Perinatal hypoxic/ischemic brain damage in C57bl6/c induces sensorimotor deficits, anxiety-like behaviors and cognitive impairment during adulthood in a gender-selective manner

MUNTSANT, A; TORRES-VISTA, V; CHERTOFF, MARIELA; SHRIVASTAVA KALPANA; RECASENS MIREIA; LLOVERA GEMMA; ACARIN LAIA; GIMENEZ LLORT LYDIA

BARCELONA

Congreso; FENS Forum 2012; 2012

FENS

Perinatal brain injury leads to various neurological disabilities throughout life including attention and motor deficits, cognitive limitations, learning difficulties and even severe disabilities such as cerebral palsy. For various reasons, the neonatal brain damage has not been widely studied causing limited therapeutic outcomes. The aim of the current study is to characterize the behavioral profile of the C57BL6/C mice following Hypoxia/Ischemia (HI) that will be also useful to assess the behavioral outcome of  therapeutical strategies. HI brain damage was induced in mice at postnatal day 7 by permanent left carotid occlusion and exposure to hypoxia. After surgery, pups were returned to their dam for at least 1.5 hours to recover and thereafter placed for 55 minutes in a hypoxic chamber (8% O2). A group of shams were used for comparison.
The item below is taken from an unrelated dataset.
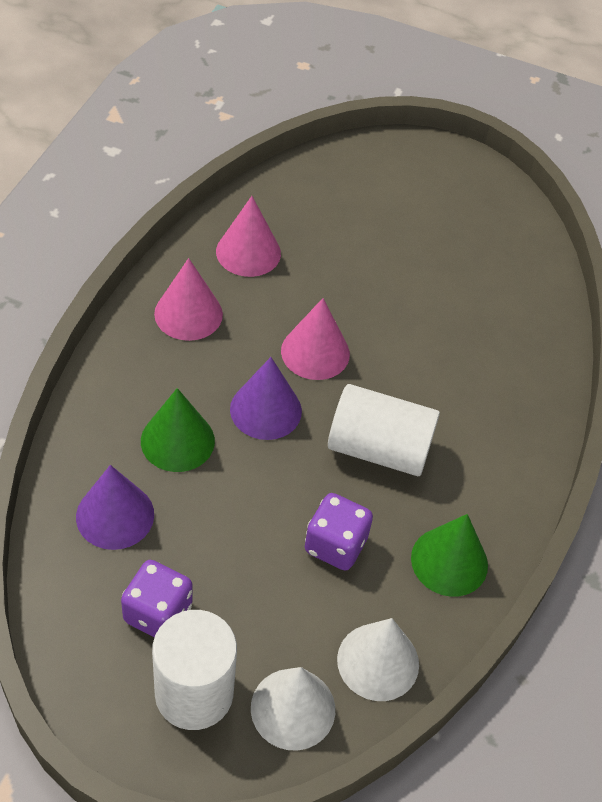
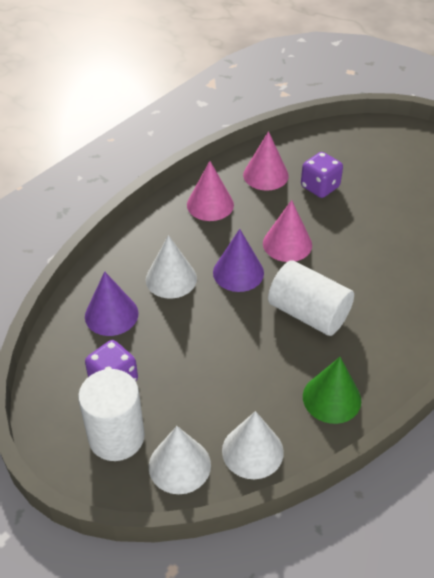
camera: 25 degrees right, 5 degrees down
green cone [141,388,215,472] -> white cone [146,235,197,299]
purple dice [305,493,373,571] -> purple dice moved to [301,152,343,198]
Animals of both genders were behaviorally assessed, in a longitudinal study at weaning and adulthood, for: 1) Sensorimotor function (reflexes, wire hang test, cylinder test); 2) Locomotor and daily life activites (open-field test, self-grooming); 3) Emotional and anxiety-like behaviors (corner and open-field tests, dark-light box test); 4) Learning and memory (T-maze test, Morris water maze). The results indicate that HI affected equilibrium and coordination during the ontogeny while during the adulthood sensorimotor deficiences were only observed at the level of reflexes. HI induced changes in self-grooming, neophobia and anxiety-like behavior that lead to reduced exploratory activity in all the tests, with males being selectively affected. Cognitive deficits were observed in both genders with reduced total learning capacities (acquisition of the task) and worse long-term learning, while short-term learning and memory was less affected. In conclusion, HI brain damage affected motor development and sensoriomotor functions, induced anxiety-like behaviors and cognitive deficits during the adulthood and in a gender-selective manner.